The administration’s highly anticipated “Peace to Prosperity” plan, unveiled last month by Senior White House advisor Jared Kushner, predominantly blamed instability in the region on the failures of the Palestinian government while calling for $50 billion investment in the Palestinian economy over a ten year period.
“This is insane,” Richard W. Painter wrote in a tweet Saturday morning. “Instead of consulting experienced diplomats and experts in the State Department, Trump turns to [Alan Dershowitz] who knows nothing about Middle East policy.

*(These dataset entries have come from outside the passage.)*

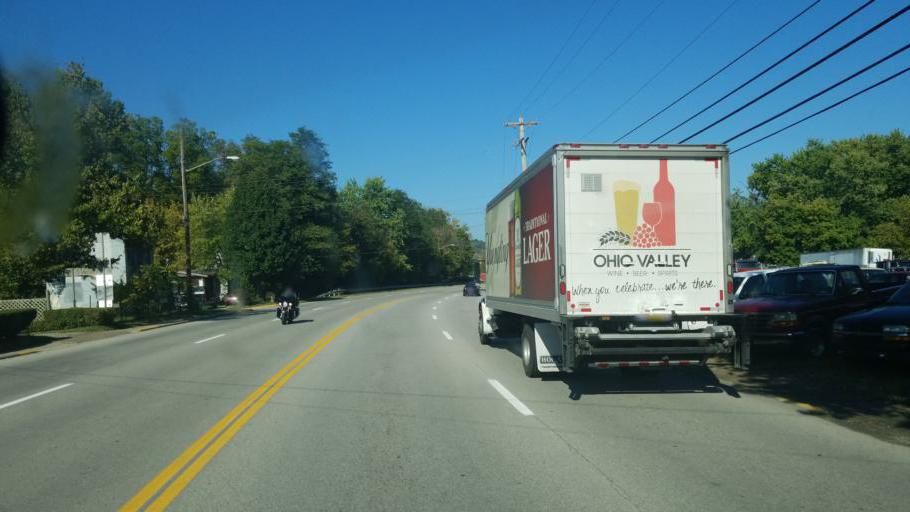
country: US
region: Ohio
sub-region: Brown County
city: Aberdeen
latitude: 38.6562
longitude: -83.7631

Dumb.”
The plan was presented during a two-day summit in Bahrain, which Palestinian leaders chose not to attend, and has been widely panned by critics as a one-sided policy skewed toward favoring Israel’s national economic and political interests.
According to Foreign Policy Magazine, Palestinian officials rejected the plan “out of hand,” claiming the Trump administration was trying to normalize the Israeli occupation of Palestinian land and accusing it of attempting to “liquidate the Palestinian cause in return for a handful of dollars.”
Dershowitz doubled-down on the administration’s reasoning while defending the “Peace to Prosperity” plan last month.
“This negativity has gotten them nowhere,” Dershowitz wrote of the Palestinian government in an op-ed for The Hill.
“It hasn’t improved the quality of life of Palestinians. To the contrary, it has made it much worse. This has been the history of Palestinian leaders from the beginning: They seem to care less about helping their people and more about hurting Israel. They seem to want their own state less than they want there not to be a neighboring nation-state of the Jewish people.”
According to Painter, the administration’s decision to consult with Dershowitz only further entrenched the notion that the plan is aimed at buttressing Israeli interests at the expense of the Palestinian population.
“A good lawyer takes one side of a case (any case) and argues it. That’s exactly what [Alan Dershowitz] does when he writes and talks about the Middle East. That doesn’t make him any more right [here] than in any other case he has argued,” Painter tweeted, adding, “We shouldn’t rely on him for our foreign policy.”